1. 启动服务监听端口
C:\Users\Administrator>nc -L -p 9000
我的是windows,若是linux 则用 nc -l 9000 即可
2. demo工程
maven dependecy
<dependencies>
<!-- https://mvnrepository.com/artifact/org.apache.flink/flink-java -->
<dependency>
<groupId>org.apache.flink</groupId>
<artifactId>flink-java</artifactId>
<version>1.7.2</version>
</dependency>
<dependency>
<groupId>org.apache.flink</groupId>
<artifactId>flink-streaming-java_2.12</artifactId>
<version>1.7.2</version>
</dependency>
<dependency>
<groupId>org.apache.flink</groupId>
<artifactId>flink-clients_2.12</artifactId>
<version>1.7.2</version>
</dependency>
</dependencies>
程序代码
import org.apache.flink.api.common.functions.FlatMapFunction;
import org.apache.flink.api.java.utils.ParameterTool;
import org.apache.flink.streaming.api.datastream.DataStream;
import org.apache.flink.streaming.api.datastream.DataStreamSource;
import org.apache.flink.streaming.api.environment.StreamExecutionEnvironment;
import org.apache.flink.streaming.api.windowing.time.Time;
import org.apache.flink.util.Collector;
public class WordCount {
public static void main(String[] args) throws Exception {
//定义socket的端口号
int port;
try{
ParameterTool parameterTool = ParameterTool.fromArgs(args);
port = parameterTool.getInt("port");
}catch (Exception e){
System.err.println("没有指定port参数,使用默认值9000");
port = 9000;
}
//获取运行环境
StreamExecutionEnvironment env = StreamExecutionEnvironment.getExecutionEnvironment();
//连接socket获取输入的数据
DataStreamSource<String> text = env.socketTextStream("127.0.0.1", port, "\n");
//计算数据
DataStream<WordWithCount> windowCount = text.flatMap(new FlatMapFunction<String, WordWithCount>() {
public void flatMap(String value, Collector<WordWithCount> out) throws Exception {
String[] splits = value.split("\\s");
for (String word:splits) {
out.collect(new WordWithCount(word,1L));
}
}
})//打平操作,把每行的单词转为<word,count>类型的数据
.keyBy("word")//针对相同的word数据进行分组
.timeWindow(Time.seconds(20000),Time.seconds(5))//指定计算数据的窗口大小和滑动窗口大小
.sum("count");
//把数据打印到控制台
windowCount.print()

***

- 任务要求 a
请逐字抄录数据行中从含有"name author: Michx."的那一行起、到含有"county / district: Lam Ko"的那一行为止的各行，两端都包括在内。
这篇 Flink 单词计数教程与后面的数据行毫无关系。

***

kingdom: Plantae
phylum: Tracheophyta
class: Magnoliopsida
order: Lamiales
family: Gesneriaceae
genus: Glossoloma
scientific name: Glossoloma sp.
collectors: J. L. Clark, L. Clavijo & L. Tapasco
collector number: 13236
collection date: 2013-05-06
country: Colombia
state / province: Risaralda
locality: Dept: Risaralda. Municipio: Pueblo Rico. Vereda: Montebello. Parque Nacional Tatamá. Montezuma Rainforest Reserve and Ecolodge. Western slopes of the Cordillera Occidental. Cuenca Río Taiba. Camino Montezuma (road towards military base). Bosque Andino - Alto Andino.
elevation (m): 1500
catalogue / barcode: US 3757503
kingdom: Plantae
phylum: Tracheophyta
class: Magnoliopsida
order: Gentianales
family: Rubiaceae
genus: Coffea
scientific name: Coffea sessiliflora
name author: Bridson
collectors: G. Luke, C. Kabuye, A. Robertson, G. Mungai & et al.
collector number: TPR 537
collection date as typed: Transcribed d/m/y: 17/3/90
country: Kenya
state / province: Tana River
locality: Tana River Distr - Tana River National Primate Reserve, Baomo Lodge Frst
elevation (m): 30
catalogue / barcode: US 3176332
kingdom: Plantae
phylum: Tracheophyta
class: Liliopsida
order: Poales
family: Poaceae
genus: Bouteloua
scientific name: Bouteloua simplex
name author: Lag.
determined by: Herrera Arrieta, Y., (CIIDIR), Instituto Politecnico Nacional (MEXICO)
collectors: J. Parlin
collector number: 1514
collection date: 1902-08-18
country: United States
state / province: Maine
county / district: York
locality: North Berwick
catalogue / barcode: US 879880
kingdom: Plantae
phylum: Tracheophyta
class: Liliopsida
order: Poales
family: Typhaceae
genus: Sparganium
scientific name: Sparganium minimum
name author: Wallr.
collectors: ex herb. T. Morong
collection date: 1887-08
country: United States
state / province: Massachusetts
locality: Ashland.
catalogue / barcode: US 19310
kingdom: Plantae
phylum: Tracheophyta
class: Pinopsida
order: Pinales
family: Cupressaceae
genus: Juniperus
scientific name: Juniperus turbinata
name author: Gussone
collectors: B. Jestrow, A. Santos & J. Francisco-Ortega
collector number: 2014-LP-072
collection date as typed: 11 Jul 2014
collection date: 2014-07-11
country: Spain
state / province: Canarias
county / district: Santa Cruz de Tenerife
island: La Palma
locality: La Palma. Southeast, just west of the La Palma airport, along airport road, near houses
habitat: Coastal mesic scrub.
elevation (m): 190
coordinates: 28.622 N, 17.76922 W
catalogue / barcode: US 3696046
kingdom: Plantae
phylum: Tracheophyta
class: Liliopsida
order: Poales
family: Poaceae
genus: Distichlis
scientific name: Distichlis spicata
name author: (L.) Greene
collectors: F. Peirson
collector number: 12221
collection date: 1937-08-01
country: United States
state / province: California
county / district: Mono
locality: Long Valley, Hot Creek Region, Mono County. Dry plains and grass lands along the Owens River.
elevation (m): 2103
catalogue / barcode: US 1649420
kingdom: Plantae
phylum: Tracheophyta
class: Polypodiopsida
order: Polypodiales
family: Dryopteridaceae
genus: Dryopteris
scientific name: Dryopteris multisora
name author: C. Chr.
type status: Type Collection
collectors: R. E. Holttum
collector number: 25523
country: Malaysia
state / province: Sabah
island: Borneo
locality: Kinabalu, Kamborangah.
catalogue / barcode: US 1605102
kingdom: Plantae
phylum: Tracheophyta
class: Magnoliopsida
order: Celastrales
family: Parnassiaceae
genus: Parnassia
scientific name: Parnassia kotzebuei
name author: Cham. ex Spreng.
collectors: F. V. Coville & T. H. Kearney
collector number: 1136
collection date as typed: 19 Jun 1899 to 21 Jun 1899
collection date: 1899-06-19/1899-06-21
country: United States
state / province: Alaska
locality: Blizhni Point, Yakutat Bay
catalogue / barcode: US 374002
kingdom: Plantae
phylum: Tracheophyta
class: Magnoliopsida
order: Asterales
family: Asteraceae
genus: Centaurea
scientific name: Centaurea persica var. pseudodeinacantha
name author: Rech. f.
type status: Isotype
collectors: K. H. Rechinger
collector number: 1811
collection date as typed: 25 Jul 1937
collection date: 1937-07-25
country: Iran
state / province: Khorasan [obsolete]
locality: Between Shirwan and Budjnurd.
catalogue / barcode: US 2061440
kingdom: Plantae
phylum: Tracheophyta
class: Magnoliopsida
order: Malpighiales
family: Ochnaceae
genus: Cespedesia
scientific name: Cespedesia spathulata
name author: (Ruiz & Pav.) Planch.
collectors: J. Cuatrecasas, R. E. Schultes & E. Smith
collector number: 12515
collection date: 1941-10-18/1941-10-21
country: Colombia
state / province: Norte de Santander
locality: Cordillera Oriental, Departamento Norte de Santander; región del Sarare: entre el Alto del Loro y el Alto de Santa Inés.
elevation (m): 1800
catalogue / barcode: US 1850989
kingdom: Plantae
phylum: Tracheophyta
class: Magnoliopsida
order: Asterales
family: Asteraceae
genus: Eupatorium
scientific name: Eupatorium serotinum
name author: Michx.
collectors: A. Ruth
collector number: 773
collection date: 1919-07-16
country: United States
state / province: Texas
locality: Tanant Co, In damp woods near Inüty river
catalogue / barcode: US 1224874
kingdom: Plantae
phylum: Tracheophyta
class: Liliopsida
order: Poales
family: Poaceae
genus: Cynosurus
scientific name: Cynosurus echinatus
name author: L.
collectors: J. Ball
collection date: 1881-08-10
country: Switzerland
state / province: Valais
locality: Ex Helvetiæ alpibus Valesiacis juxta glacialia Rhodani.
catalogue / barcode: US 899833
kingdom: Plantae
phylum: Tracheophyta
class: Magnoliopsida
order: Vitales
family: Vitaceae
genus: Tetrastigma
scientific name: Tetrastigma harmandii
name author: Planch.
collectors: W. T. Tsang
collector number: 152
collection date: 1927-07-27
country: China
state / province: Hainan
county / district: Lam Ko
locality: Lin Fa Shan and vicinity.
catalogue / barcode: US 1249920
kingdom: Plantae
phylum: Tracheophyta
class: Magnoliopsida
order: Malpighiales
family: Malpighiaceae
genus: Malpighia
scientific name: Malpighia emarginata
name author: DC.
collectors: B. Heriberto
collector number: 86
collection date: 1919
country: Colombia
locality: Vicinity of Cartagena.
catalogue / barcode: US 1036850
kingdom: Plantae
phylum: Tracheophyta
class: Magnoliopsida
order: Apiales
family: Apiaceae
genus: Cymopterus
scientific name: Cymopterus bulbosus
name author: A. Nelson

***

- 任务要求 b
请接着 Flink 单词计数教程最后一行之后续写下去。

- 任务输出 a
name author: Michx.
collectors: A. Ruth
collector number: 773
collection date: 1919-07-16
country: United States
state / province: Texas
locality: Tanant Co, In damp woods near Inüty river
catalogue / barcode: US 1224874
kingdom: Plantae
phylum: Tracheophyta
class: Liliopsida
order: Poales
family: Poaceae
genus: Cynosurus
scientific name: Cynosurus echinatus
name author: L.
collectors: J. Ball
collection date: 1881-08-10
country: Switzerland
state / province: Valais
locality: Ex Helvetiæ alpibus Valesiacis juxta glacialia Rhodani.
catalogue / barcode: US 899833
kingdom: Plantae
phylum: Tracheophyta
class: Magnoliopsida
order: Vitales
family: Vitaceae
genus: Tetrastigma
scientific name: Tetrastigma harmandii
name author: Planch.
collectors: W. T. Tsang
collector number: 152
collection date: 1927-07-27
country: China
state / province: Hainan
county / district: Lam Ko

- 任务输出 b
.setParallelism(1);//使用一个并行度
//注意:因为flink是懒加载的,所以必须调用execute方法,上面的代码才会执行
env.execute("streaming word count");
}
/**
* 主要为了存储单词以及单词出现的次数
*/
public static class WordWithCount{
public String word;
public long count;
public WordWithCount(){}
public WordWithCount(String word, long count) {
this.word = word;
this.count = count;
}
@Override
public String toString() {
return "WordWithCount{" +
"word='" + word + '\'' +
", count=" + count +
'}';
}
}
}
运行 main
"C:\Program Files\Java\jdk1.8.0_172\bin\java.exe" .....
没有指定port参数,使用默认值9000
SLF4J: Failed to load class "org.slf4j.impl.StaticLoggerBinder".
SLF4J: Defaulting to no-operation (NOP) logger implementation
SLF4J: See http://www.slf4j.org/codes.html#StaticLoggerBinder for further details.
3. 测试
在监听服务端输入
C:\Users\Administrator>nc -L -p 9000
hello flink
what's the flink ?
程序代码的输出结果
WordWithCount{word='flink', count=1}
WordWithCount{word='hello', count=1}
......
WordWithCount{word='flink', count=2}
WordWithCount{word='?', count=1}
WordWithCount{word='the', count=1}
WordWithCount{word='hello', count=1}
WordWithCount{word='what's', count=1}
.......
输出会根据输入不停的刷新
刷新机制是根据代码中的
.timeWindow(Time.seconds(20000),Time.seconds(5))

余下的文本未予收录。